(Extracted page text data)
━━━━
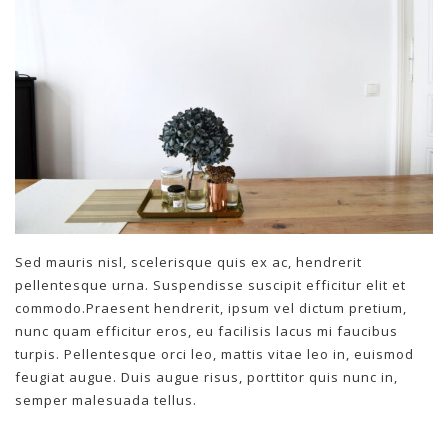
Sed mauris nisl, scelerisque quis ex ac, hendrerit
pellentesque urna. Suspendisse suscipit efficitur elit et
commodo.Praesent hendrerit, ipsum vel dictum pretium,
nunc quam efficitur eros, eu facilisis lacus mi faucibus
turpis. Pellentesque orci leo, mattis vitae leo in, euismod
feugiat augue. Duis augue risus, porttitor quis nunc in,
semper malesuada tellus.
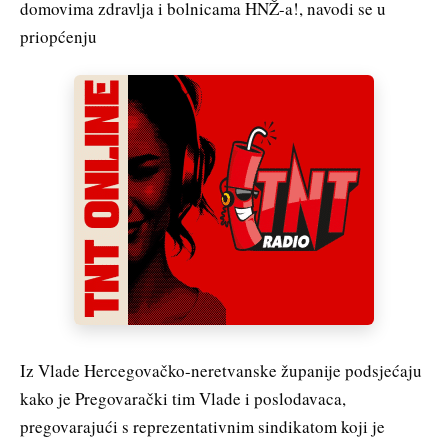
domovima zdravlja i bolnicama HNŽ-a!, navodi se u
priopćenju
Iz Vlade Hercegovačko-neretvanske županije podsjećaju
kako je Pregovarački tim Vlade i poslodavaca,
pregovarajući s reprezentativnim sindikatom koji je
━━━━
Only the lines from the one with "Iz Vlade Hercegovačko-neretvanske" through the final line above belong in the answer, each retyped exactly.

Iz Vlade Hercegovačko-neretvanske županije podsjećaju
kako je Pregovarački tim Vlade i poslodavaca,
pregovarajući s reprezentativnim sindikatom koji je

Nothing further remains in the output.